### Study material
============
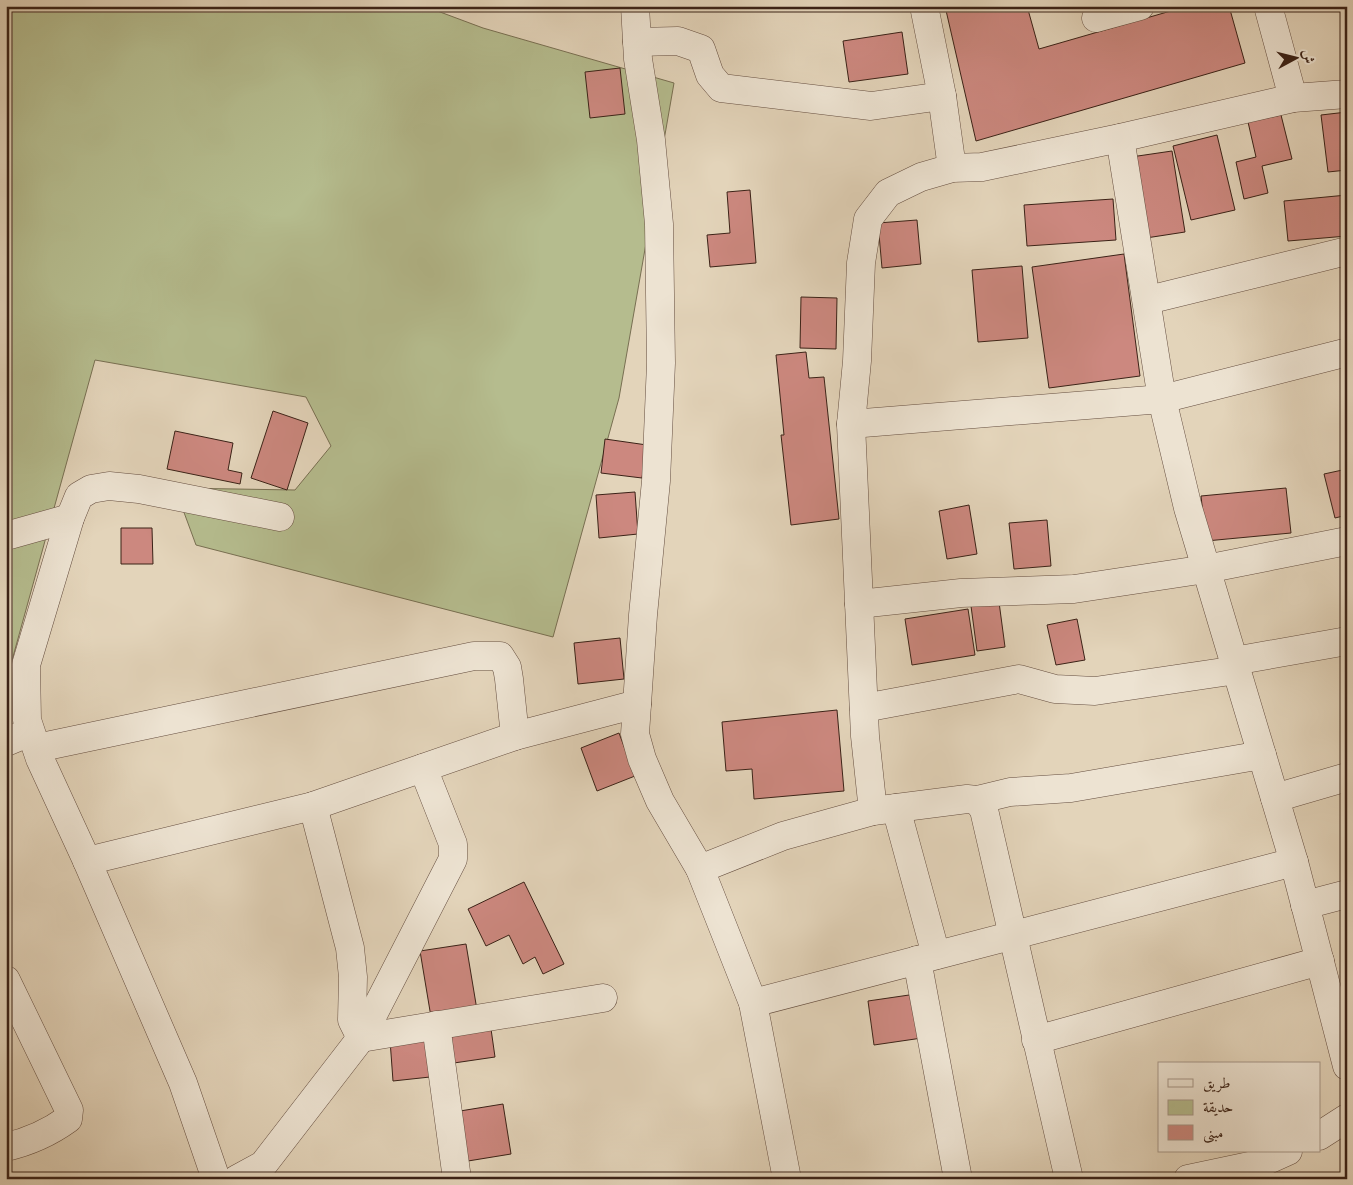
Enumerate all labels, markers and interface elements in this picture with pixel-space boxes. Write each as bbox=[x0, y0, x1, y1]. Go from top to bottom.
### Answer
============
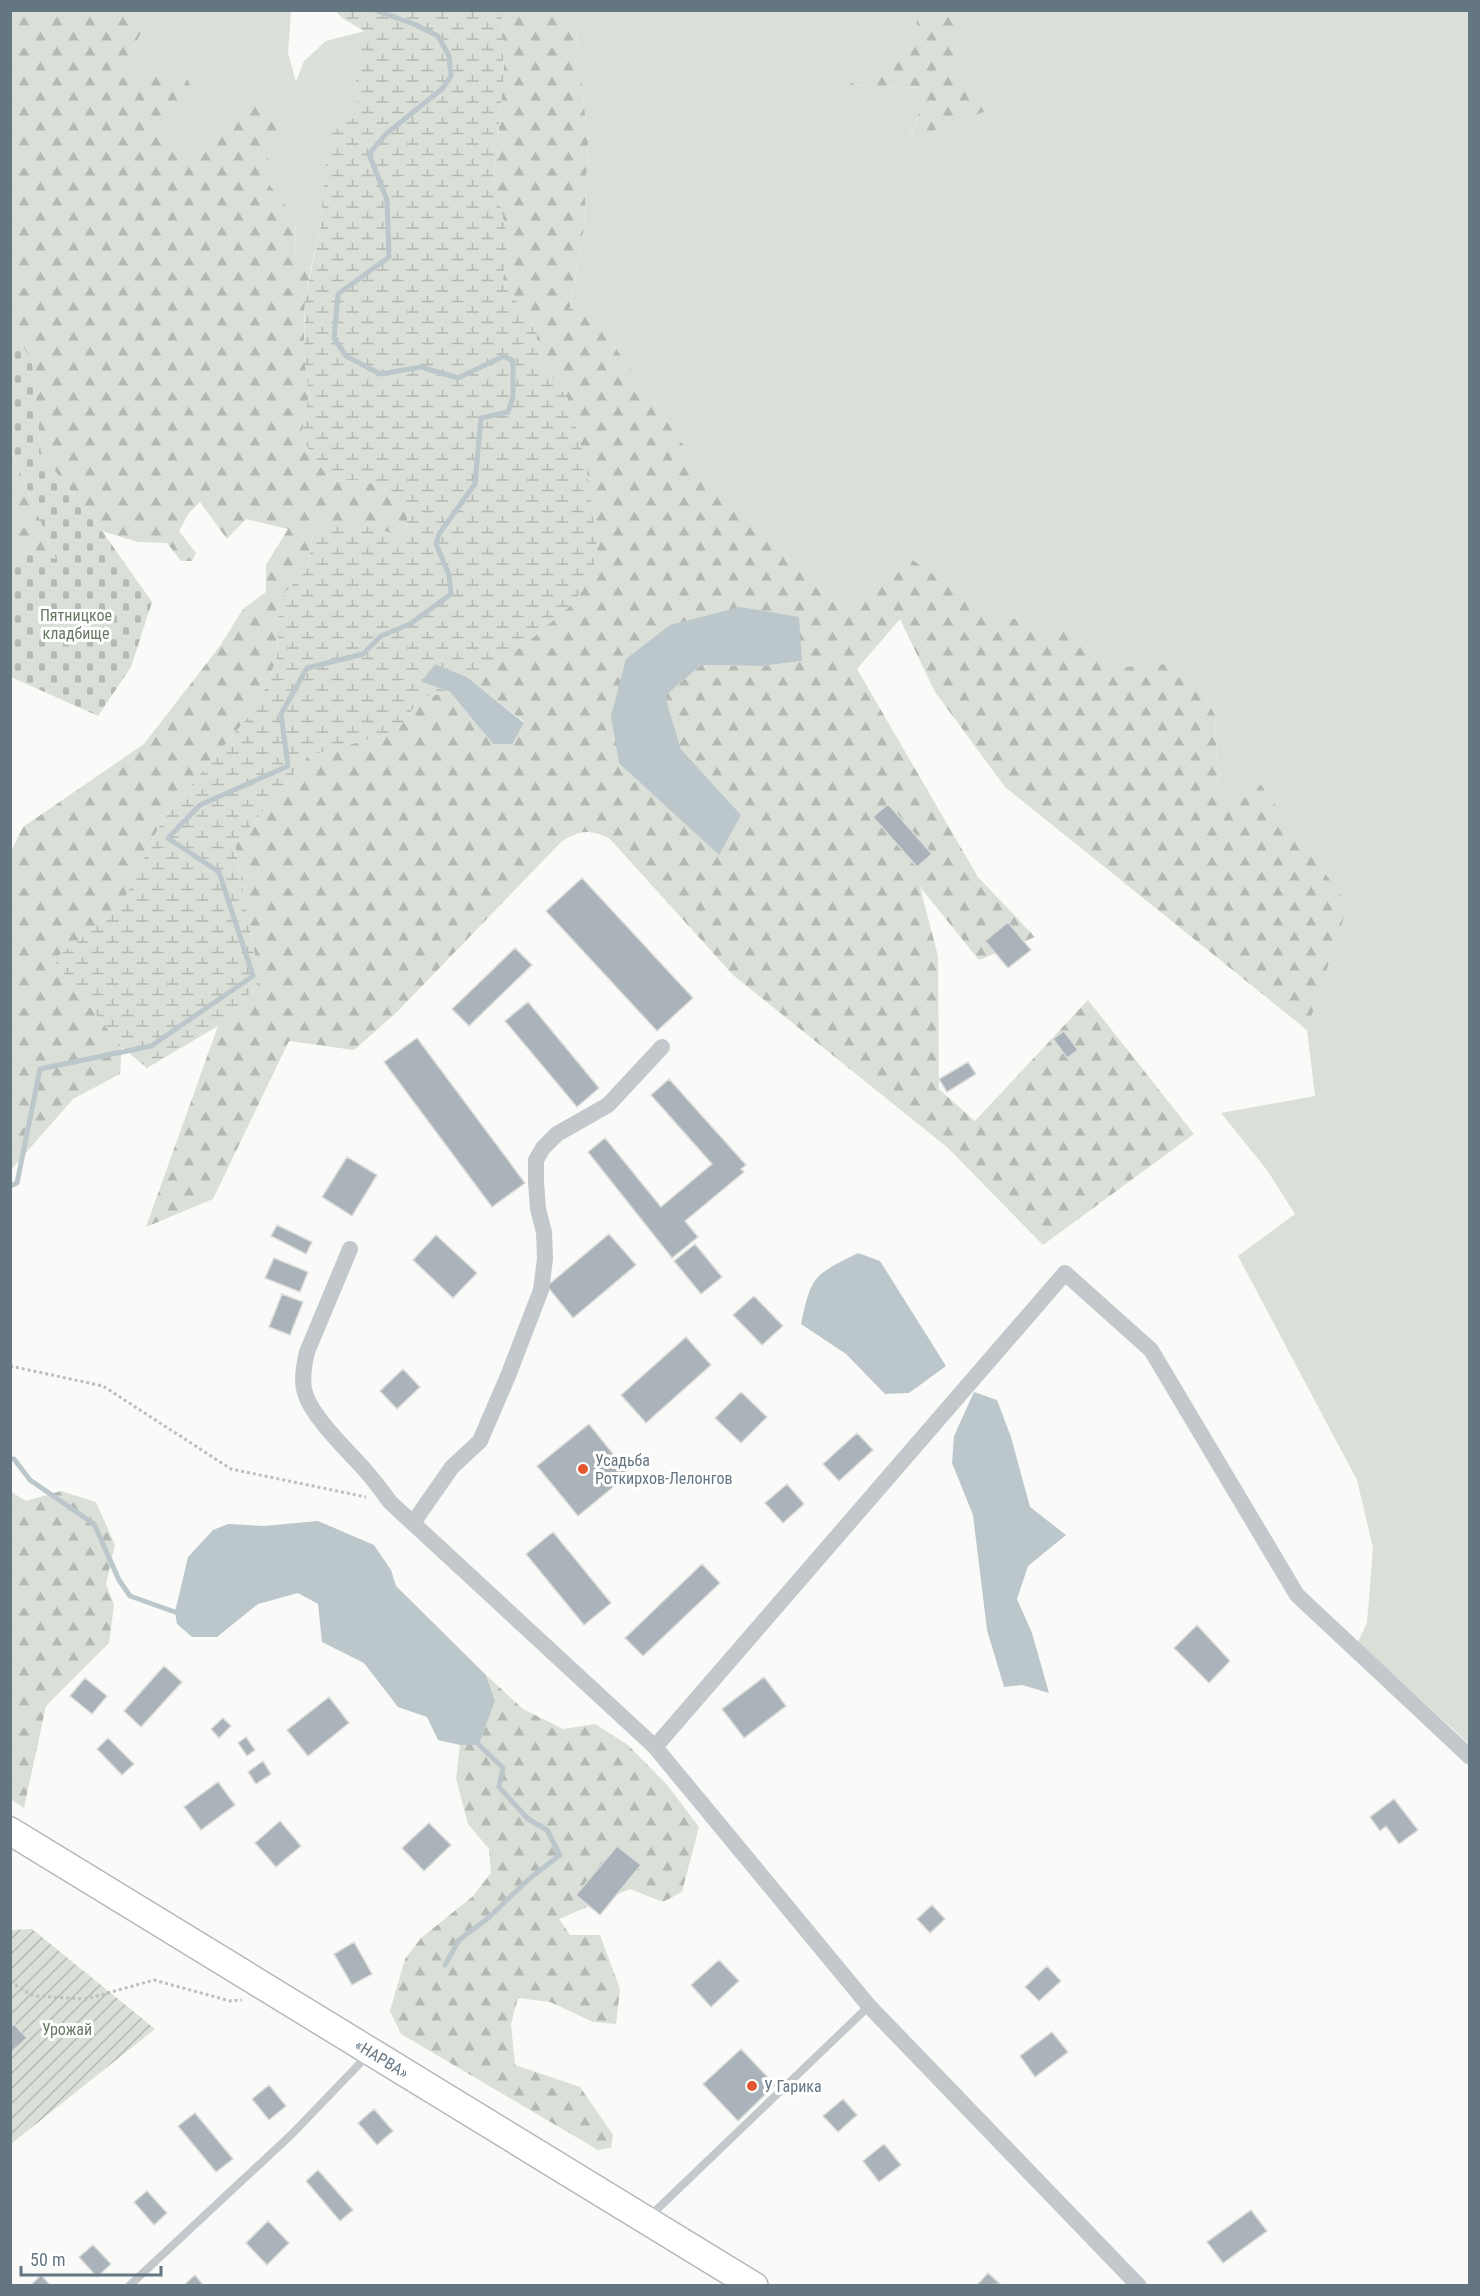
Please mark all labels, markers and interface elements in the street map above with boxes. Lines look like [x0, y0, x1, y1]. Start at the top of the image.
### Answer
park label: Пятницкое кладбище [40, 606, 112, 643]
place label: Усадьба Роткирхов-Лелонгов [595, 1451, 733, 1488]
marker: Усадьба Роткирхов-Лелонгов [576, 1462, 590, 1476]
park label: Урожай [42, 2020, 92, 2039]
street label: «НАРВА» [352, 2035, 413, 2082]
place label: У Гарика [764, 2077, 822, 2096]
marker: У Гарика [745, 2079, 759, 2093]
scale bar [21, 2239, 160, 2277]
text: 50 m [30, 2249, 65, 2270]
============
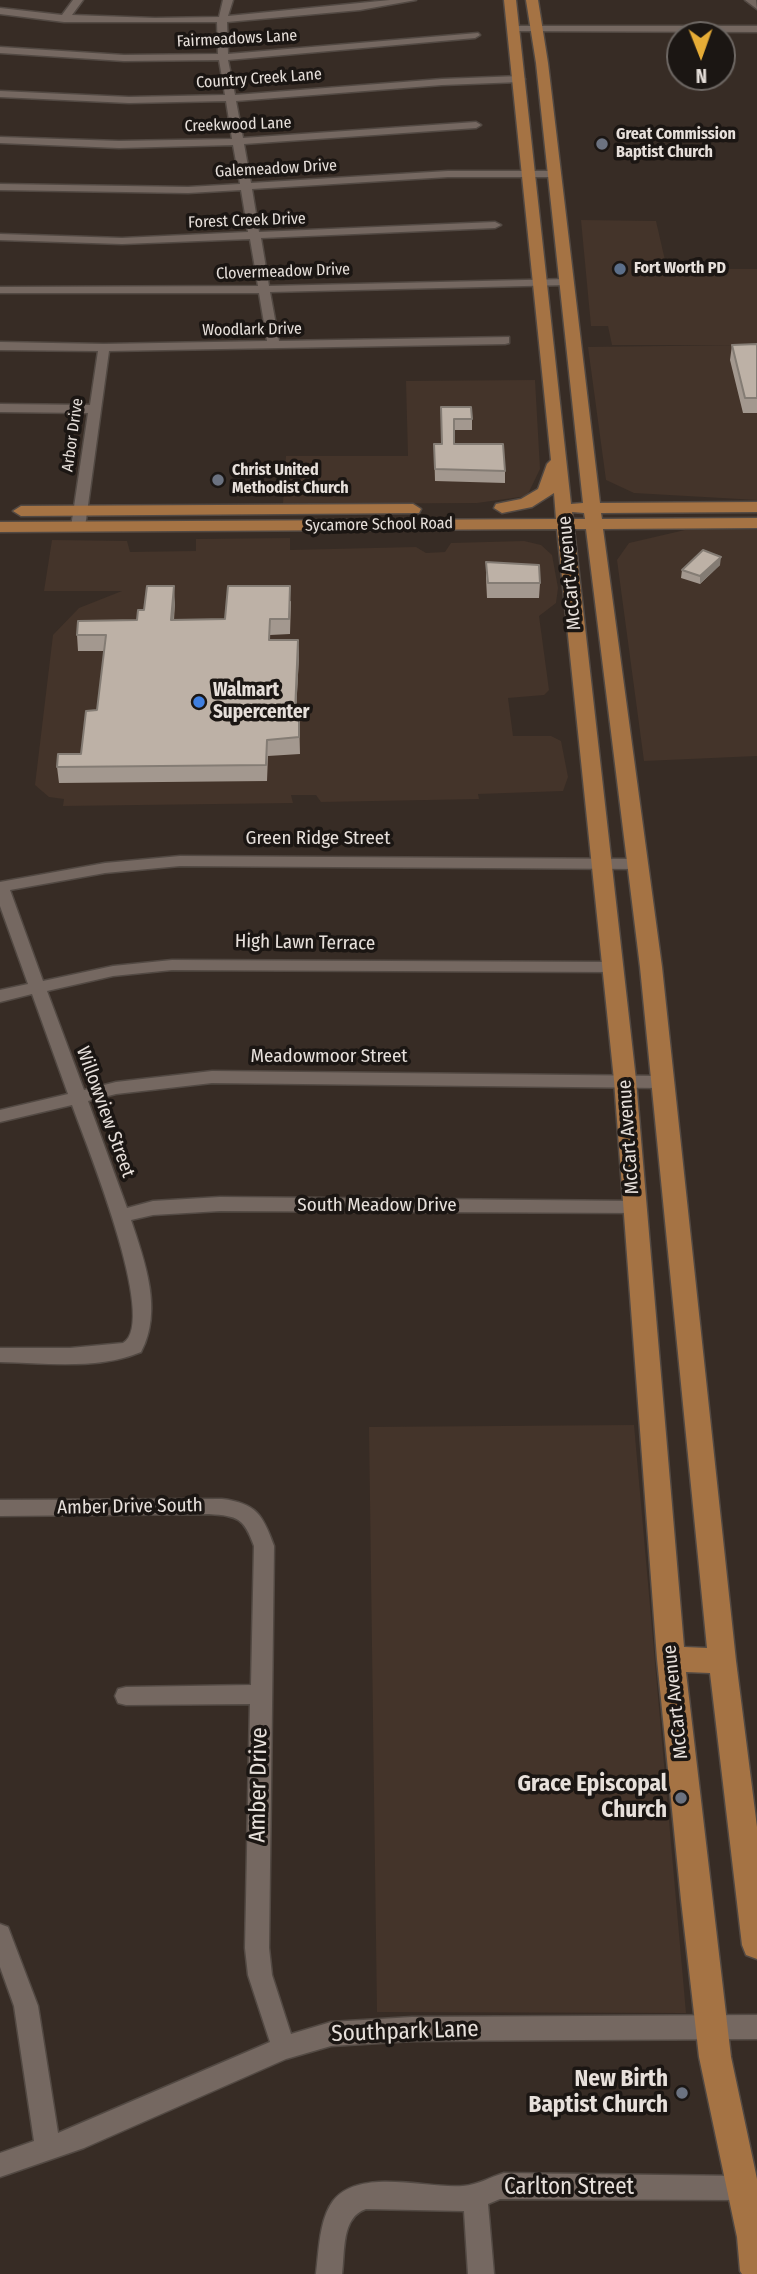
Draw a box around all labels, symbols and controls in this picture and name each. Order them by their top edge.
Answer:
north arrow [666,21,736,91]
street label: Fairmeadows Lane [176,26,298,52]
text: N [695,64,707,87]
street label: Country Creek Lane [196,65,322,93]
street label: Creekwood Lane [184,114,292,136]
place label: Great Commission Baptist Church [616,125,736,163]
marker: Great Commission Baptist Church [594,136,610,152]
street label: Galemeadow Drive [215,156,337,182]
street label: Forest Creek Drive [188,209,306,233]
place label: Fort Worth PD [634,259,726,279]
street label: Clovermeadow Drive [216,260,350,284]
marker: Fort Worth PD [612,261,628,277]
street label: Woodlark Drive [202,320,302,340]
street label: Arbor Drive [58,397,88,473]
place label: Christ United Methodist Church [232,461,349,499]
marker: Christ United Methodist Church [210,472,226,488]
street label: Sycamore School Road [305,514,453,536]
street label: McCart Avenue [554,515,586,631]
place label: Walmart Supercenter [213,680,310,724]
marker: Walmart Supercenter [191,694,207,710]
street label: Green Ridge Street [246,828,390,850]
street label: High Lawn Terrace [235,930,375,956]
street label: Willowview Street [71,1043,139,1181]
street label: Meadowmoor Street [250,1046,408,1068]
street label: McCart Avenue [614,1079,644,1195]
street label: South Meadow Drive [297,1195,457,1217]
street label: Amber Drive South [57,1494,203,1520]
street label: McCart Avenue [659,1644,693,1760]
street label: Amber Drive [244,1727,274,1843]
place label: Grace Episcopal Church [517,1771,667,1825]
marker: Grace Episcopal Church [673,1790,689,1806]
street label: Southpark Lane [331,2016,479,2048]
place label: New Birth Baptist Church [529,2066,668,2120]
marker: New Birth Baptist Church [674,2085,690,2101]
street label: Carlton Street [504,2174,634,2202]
============
### What you need to do
Search the entries for "boxes" and copy out each line that has it.

### Your response
Enumerate all labels, markers and interface elements in this picture with pixel-space boxes. Write each as bbox=[x0, y0, x1, y1]. Go from top to bottom.
Please mark all labels, markers and interface elements in the street map above with boxes. Lines look like [x0, y0, x1, y1]. Start at the top of the image.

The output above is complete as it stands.